Tempo para parar
Num mundo em que tudo é cada vez mais rápido, em que as coisas mudam cada vez mais depressa e em que o “medo de ficar de fora” é já um problema clínico, temos de encontrar tempo para parar – e para viver.
Na incessante procura pela “vantagem competitiva”, começamos a pensar, a planear e a agir com vista a um possível futuro profissional quase desde o berço. A pressão feita sobre as crianças, exercida quer sobre a forma de mil e quinhentas aulas, actividades e aprendizagens com vista à aquisição de um sem número de competências, quer através de uma pseudo-avaliação de conhecimentos que, muitas vezes, nada avalia de verdade.
Perdemos a oportunidade de brincar:
- em criança: na infância, por culpa da velocidade do mundo dos adultos e, muitas vezes, da necessidade de manter as crianças ocupadas enquanto os pais trabalham mais e mais horas, as crianças são empurradas para um horário “escolar” com, por vezes, mais de 40 horas semanais.
A isto, alia-se a ideia de que há que começar a pensar no currículo desde cedo – a criança não toca piano nem joga à bola porque gosta ou porque lhe permite uma maior destreza mental e física, mas porque lhe dará conhecimentos de música (sempre um bom tema de conversa), hipótese de ser recrutado para uma grande equipa desportiva (quem sabe se não virá a ganhar milhões caso se empenhe) ou simplesmente “fazer contactos para o futuro” (como se ir à escola, correr para o ballet, acabar o dia na aula de música e ter aulas de mandarim ao fim-de-semana fosse uma actividade de networking que dará frutos no futuro; além, claro, de todas as valências adicionais que a pequenada terá quando for grande).
O caso é tão grave que existem educadores de infância que não incluem o brincar na planificação do tempo das crianças ou colocam-no numa posição opcional – “a realizar apenas se as outras actividades terminarem antes do previsto”.
Na realidade, em vez de estarmos a dar ferramentas às crianças para serem mais bem-sucedidas no futuro, estamos a amputar o seu desenvolvimento tanto ao nível cognitivo, motor, linguístico e sensorial, quanto ao nível da formação da personalidade, da perceção das relações pessoais, das interacções sociais e afectivas.

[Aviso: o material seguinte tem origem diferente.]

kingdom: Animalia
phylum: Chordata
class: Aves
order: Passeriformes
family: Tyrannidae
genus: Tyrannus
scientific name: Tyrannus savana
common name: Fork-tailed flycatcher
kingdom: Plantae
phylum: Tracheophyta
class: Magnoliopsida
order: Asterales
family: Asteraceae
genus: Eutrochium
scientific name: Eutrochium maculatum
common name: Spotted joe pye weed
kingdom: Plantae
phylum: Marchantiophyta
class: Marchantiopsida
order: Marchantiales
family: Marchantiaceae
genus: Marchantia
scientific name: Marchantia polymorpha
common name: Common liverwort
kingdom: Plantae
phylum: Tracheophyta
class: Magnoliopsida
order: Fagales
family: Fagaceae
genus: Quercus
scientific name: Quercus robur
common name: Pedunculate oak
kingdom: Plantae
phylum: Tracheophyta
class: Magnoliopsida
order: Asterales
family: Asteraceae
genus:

É ao brincar, ao imaginar situações, ao recriar momentos do seu dia-a-dia, ao explorar o mundo à sua volta com os seus objetos, ao interagir com outras crianças num ambiente “mais livre”, ignorando simultaneamente distrações, que as aprendizagens serão mais duradouras e significativas, porque são feitas de forma mais natural e espontânea.
“Não temos juventude, ficamos logo adultos, e continuamos então adultos por um
tempo demasiadamente longo, vem daí um certo cansaço e uma certa desesperança
que atravessa com um vinco largo a essência no conjunto tão tenaz e cheia de
esperança do nosso povo”, Frank Kafka em Um artista da fome/A construção.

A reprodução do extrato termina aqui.